(Stored records)
=== Begin Enclosure ===
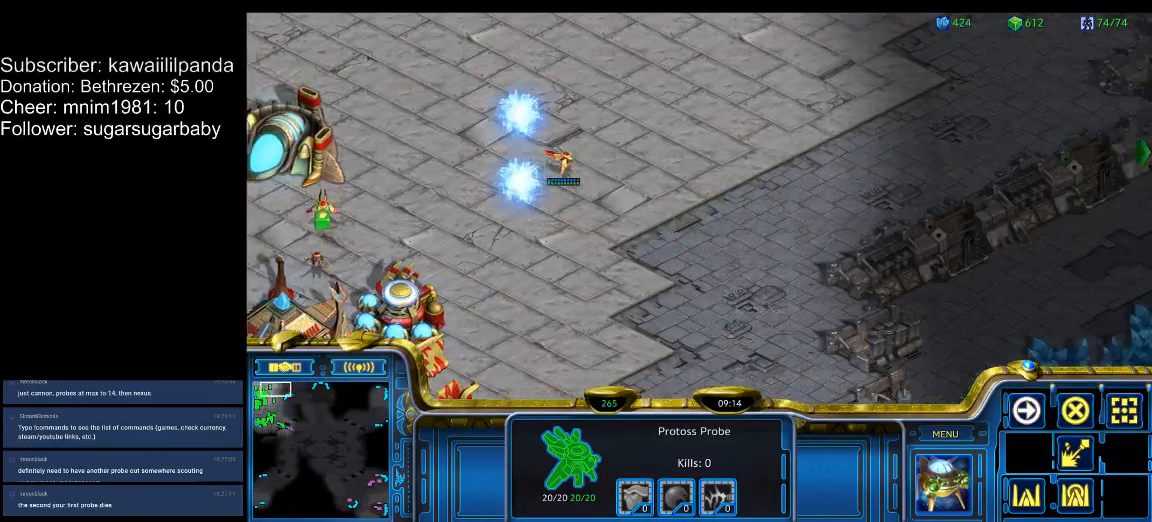
{"keys": [], "events": [[300, "d", "down"], [333, "w", "down"], [400, "d", "up"], [433, "w", "up"]]}
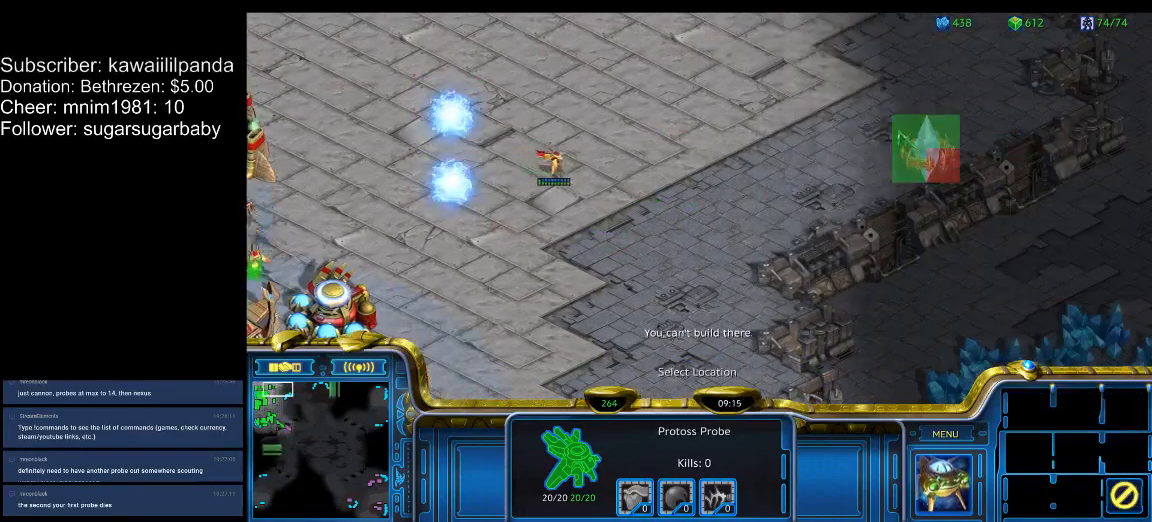
{"keys": [], "events": []}
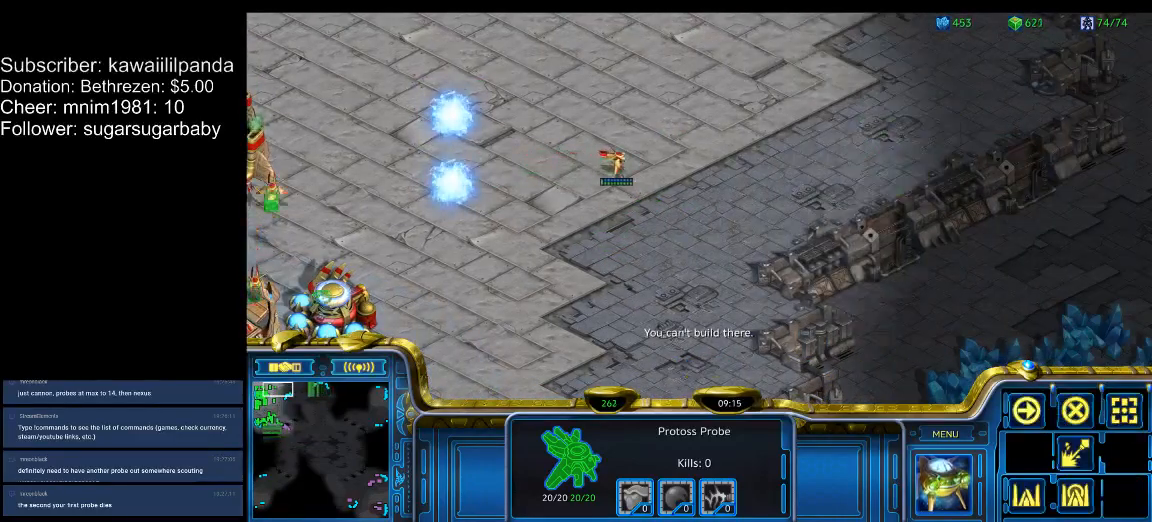
{"keys": ["shift_l"], "events": [[500, "shift_l", "down"]]}
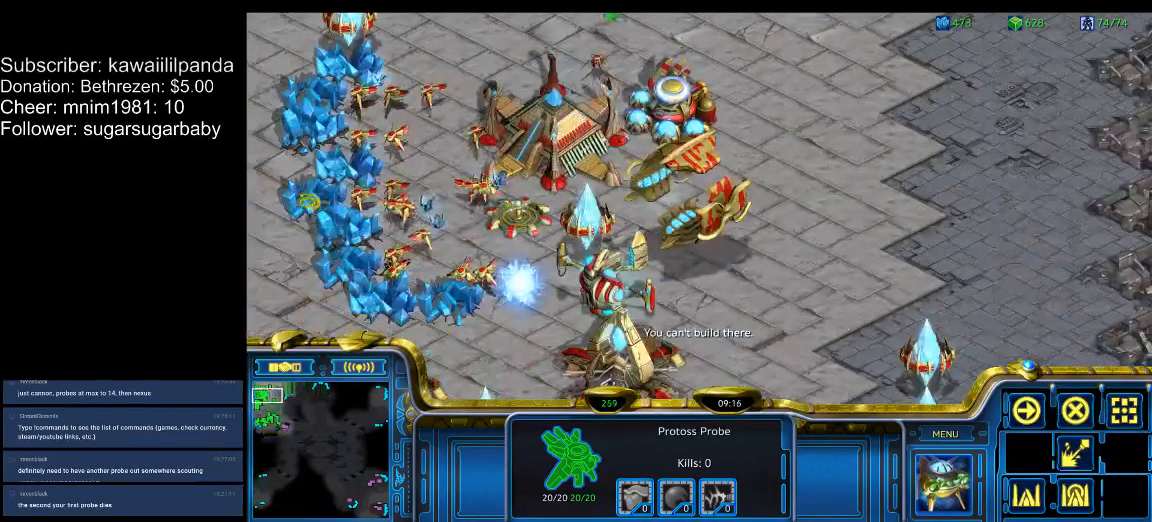
{"keys": [], "events": [[300, "shift_l", "up"]]}
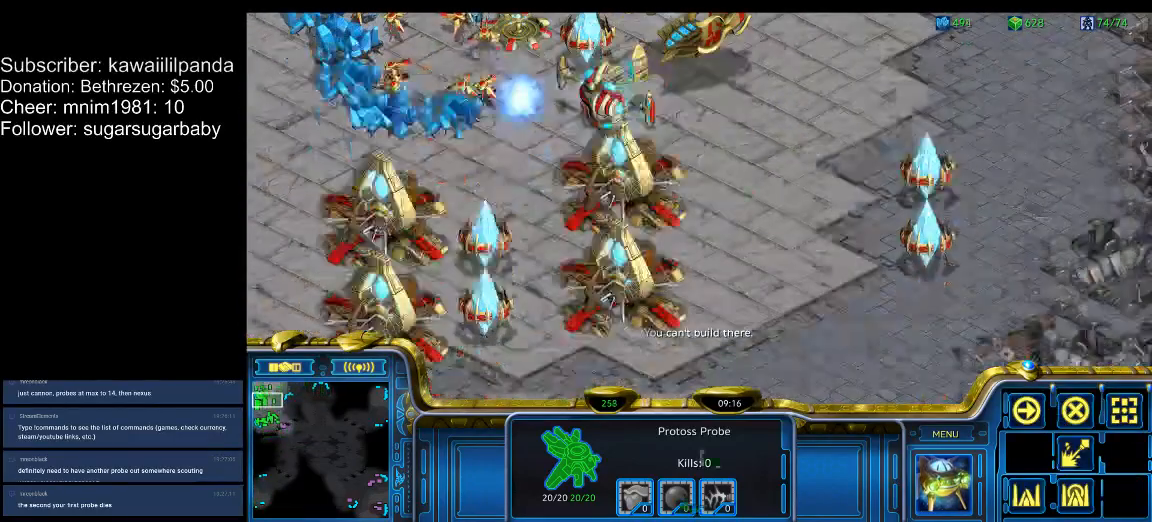
{"keys": [], "events": [[100, "d", "down"], [167, "a", "down"], [200, "d", "up"], [267, "a", "up"]]}
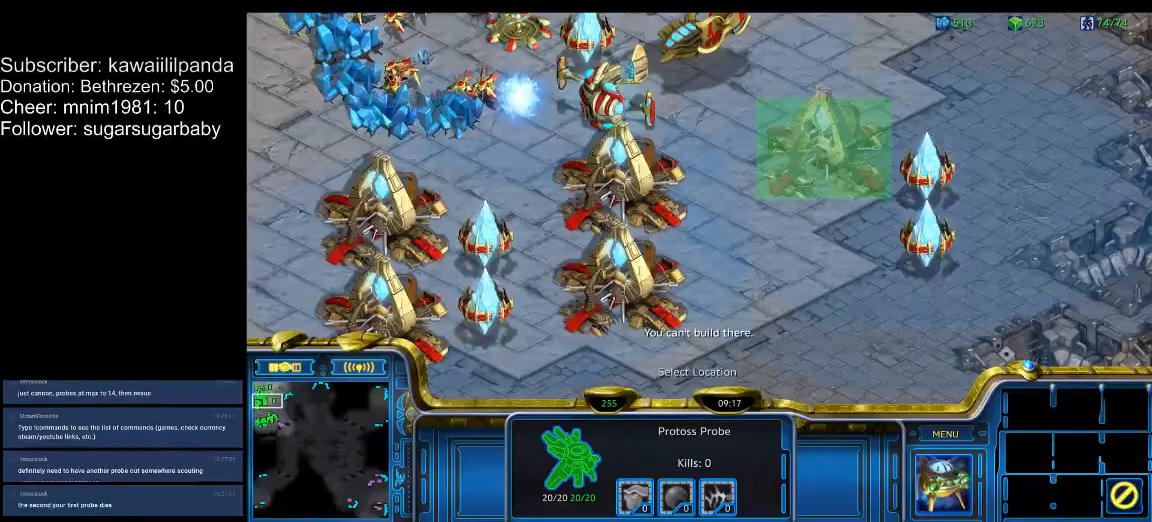
{"keys": [], "events": []}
=== End Enclosure ===
__TASK STATEMENT__. Look through the records and copy every line that has the word "down".

__SOLUTION FOR THIS PROBLEM__.
{"keys": [], "events": [[300, "d", "down"], [333, "w", "down"], [400, "d", "up"], [433, "w", "up"]]}
{"keys": ["shift_l"], "events": [[500, "shift_l", "down"]]}
{"keys": [], "events": [[100, "d", "down"], [167, "a", "down"], [200, "d", "up"], [267, "a", "up"]]}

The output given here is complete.